Extracted page text data
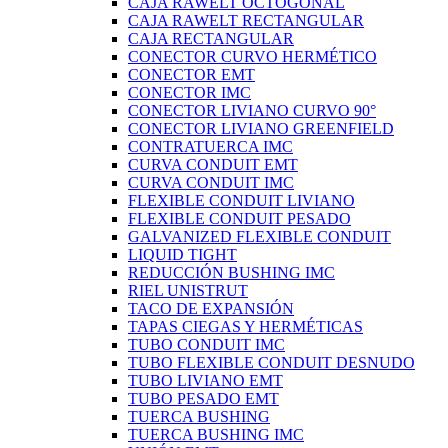
CAJA RAWELT OCTOGONAL
CAJA RAWELT RECTANGULAR
CAJA RECTANGULAR
CONECTOR CURVO HERMÉTICO
CONECTOR EMT
CONECTOR IMC
CONECTOR LIVIANO CURVO 90°
CONECTOR LIVIANO GREENFIELD
CONTRATUERCA IMC
CURVA CONDUIT EMT
CURVA CONDUIT IMC
FLEXIBLE CONDUIT LIVIANO
FLEXIBLE CONDUIT PESADO
GALVANIZED FLEXIBLE CONDUIT
LIQUID TIGHT
REDUCCIÓN BUSHING IMC
RIEL UNISTRUT
TACO DE EXPANSIÓN
TAPAS CIEGAS Y HERMÉTICAS
TUBO CONDUIT IMC
TUBO FLEXIBLE CONDUIT DESNUDO
TUBO LIVIANO EMT
TUBO PESADO EMT
TUERCA BUSHING
TUERCA BUSHING IMC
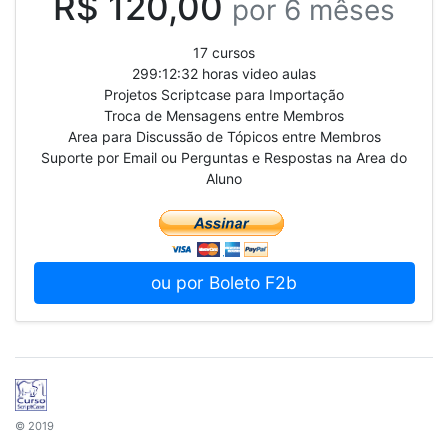
R$ 120,00
por 6 mêses
17 cursos
299:12:32 horas video aulas
Projetos Scriptcase para Importação
Troca de Mensagens entre Membros
Area para Discussão de Tópicos entre Membros
Suporte por Email ou Perguntas e Respostas na Area do
Aluno
ou por Boleto F2b
© 2019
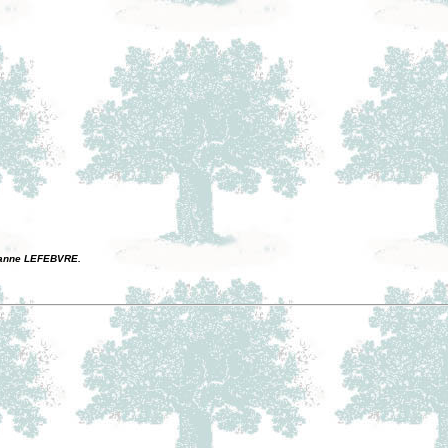
Jeanne LEFEBVRE.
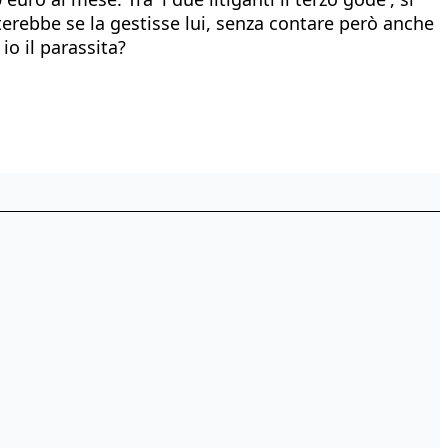
sterebbe se la gestisse lui, senza contare però anche
io il parassita?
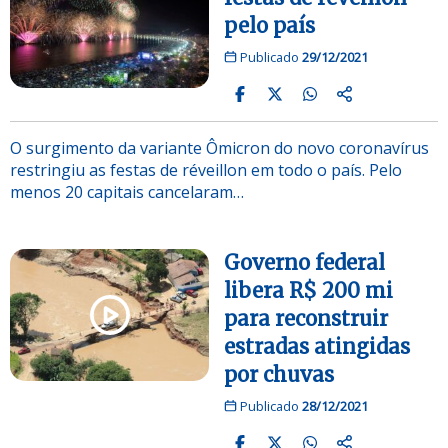
pelo país
Publicado
29/12/2021
O surgimento da variante Ômicron do novo coronavírus
restringiu as festas de réveillon em todo o país. Pelo
menos 20 capitais cancelaram…
Governo federal
libera R$ 200 mi
para reconstruir
estradas atingidas
por chuvas
Publicado
28/12/2021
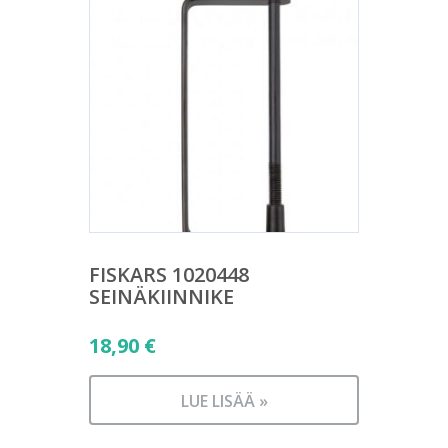
FISKARS 1020448
SEINÄKIINNIKE
18,90
€
LUE LISÄÄ »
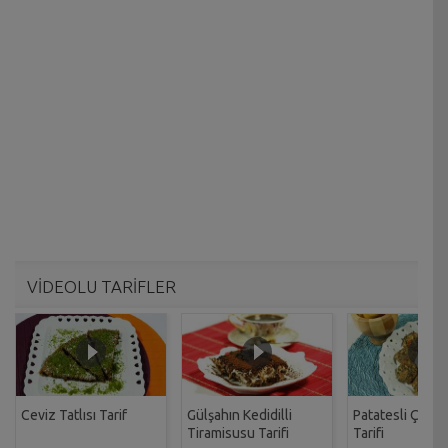
VİDEOLU TARİFLER
Ceviz Tatlısı Tarif
Gülşahın Kedidilli
Patatesli Çıtır 
Tiramisusu Tarifi
Tarifi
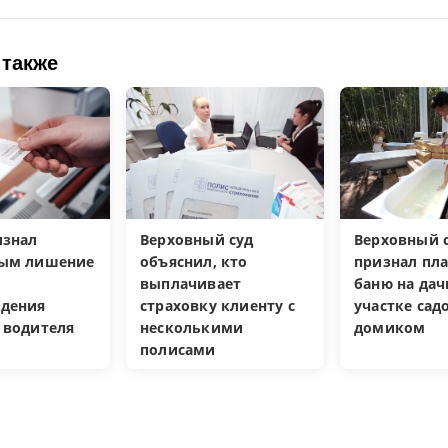
 также
изнал
Верховный суд
Верховный с
ным лишение
объяснил, кто
признал пл
выплачивает
баню на да
дения
страховку клиенту с
участке са
 водителя
несколькими
домиком
полисами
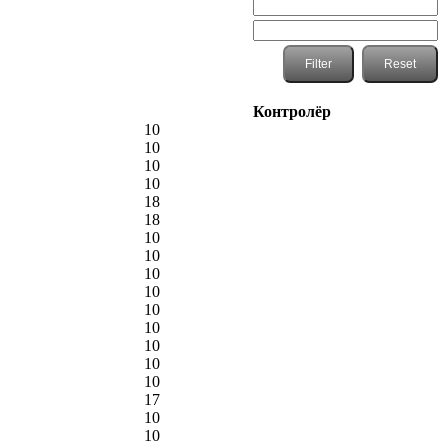
Контролёр
10
10
10
10
18
18
10
10
10
10
10
10
10
10
10
17
10
10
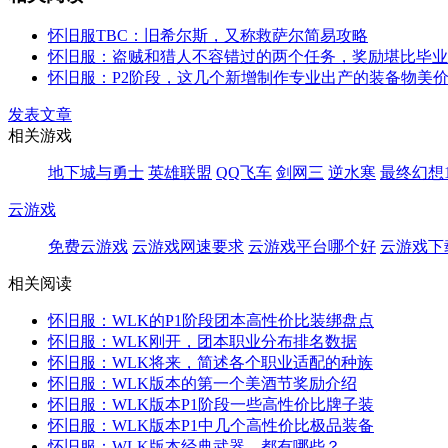
怀旧服TBC：旧希尔斯，又称救萨尔简易攻略
怀旧服：盗贼和猎人不容错过的两个任务，奖励堪比毕业
怀旧服：P2阶段，这几个新增制作专业出产的装备物美
发表文章
相关游戏
地下城与勇士
英雄联盟
QQ飞车
剑网三
逆水寒
最终幻想1
云游戏
免费云游戏
云游戏网速要求
云游戏平台哪个好
云游戏下
相关阅读
怀旧服：WLK的P1阶段团本高性价比装绑盘点
怀旧服：WLK刚开，团本职业分布排名数据
怀旧服：WLK将来，简述各个职业适配的种族
怀旧服：WLK版本的第一个美酒节奖励介绍
怀旧服：WLK版本P1阶段一些高性价比牌子装
怀旧服：WLK版本P1中几个高性价比极品装备
怀旧服：WLK版本经典武器，都有哪些？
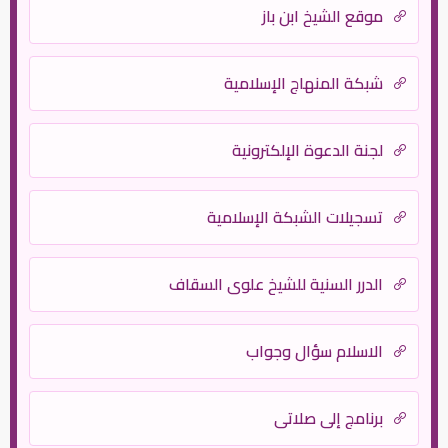
موقع الشيخ ابن باز
شبكة المنهاج الإسلامية
لجنة الدعوة الإلكترونية
تسجيلات الشبكة الإسلامية
الدرر السنية للشيخ علوي السقاف
الاسلام سؤال وجواب
برنامج إلى صلاتى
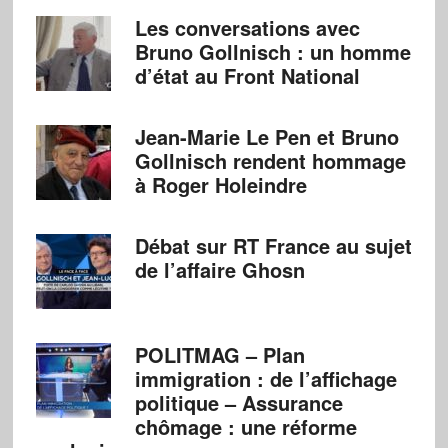
Les conversations avec
Bruno Gollnisch : un homme
d’état au Front National
Jean-Marie Le Pen et Bruno
Gollnisch rendent hommage
à Roger Holeindre
Débat sur RT France au sujet
de l’affaire Ghosn
POLITMAG – Plan
immigration : de l’affichage
politique – Assurance
chômage : une réforme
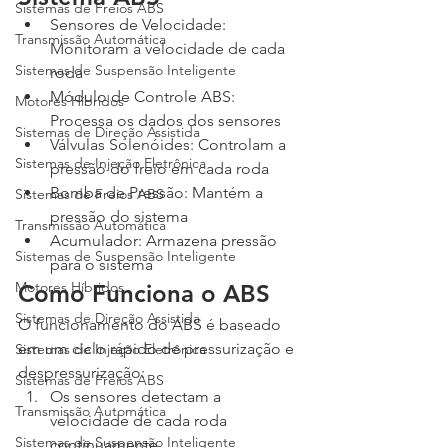
Sistemas de Freios ABS
Sensores de Velocidade: 
Transmissão Automática
Monitoram a velocidade de cada 
Sistemas de Suspensão Inteligente
roda
Módulo de Controle ABS: 
Motores Híbridos
Processa os dados dos sensores
Sistemas de Direção Assistida
Válvulas Solenóides: Controlam a 
Sistemas de Injeção Eletrônica
pressão do freio em cada roda
Bomba de Pressão: Mantém a 
Sistemas de Freios ABS
pressão do sistema
Transmissão Automática
Acumulador: Armazena pressão 
Sistemas de Suspensão Inteligente
para o sistema
Motores Híbridos
Como Funciona o ABS
Sistemas de Direção Assistida
O funcionamento do ABS é baseado 
em um ciclo rápido de pressurização e 
Sistemas de Injeção Eletrônica
despressurização:
Sistemas de Freios ABS
Os sensores detectam a 
Transmissão Automática
velocidade de cada roda 
Sistemas de Suspensão Inteligente
continuamente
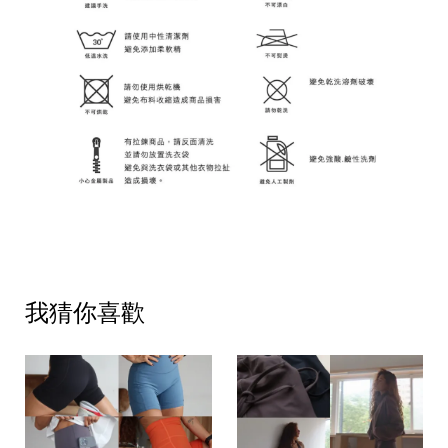
我猜你喜歡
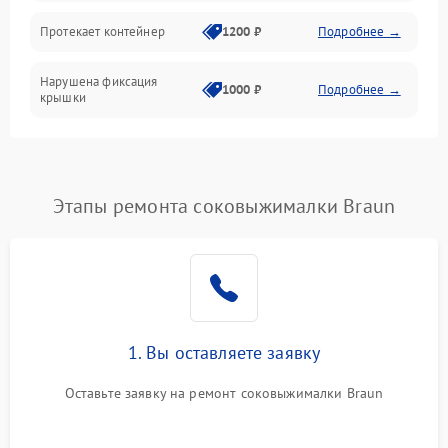
Протекает контейнер
1200 ₽
Подробнее →
Нарушена фиксация
1000 ₽
Подробнее →
крышки
Этапы ремонта соковыжималки Braun
1. Вы оставляете заявку
Оставьте заявку на ремонт соковыжималки Braun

*Task*.
Search the data for "CAJA". Copy each line that has it.

*Exercise output*.
CAJA RAWELT OCTOGONAL
CAJA RAWELT RECTANGULAR
CAJA RECTANGULAR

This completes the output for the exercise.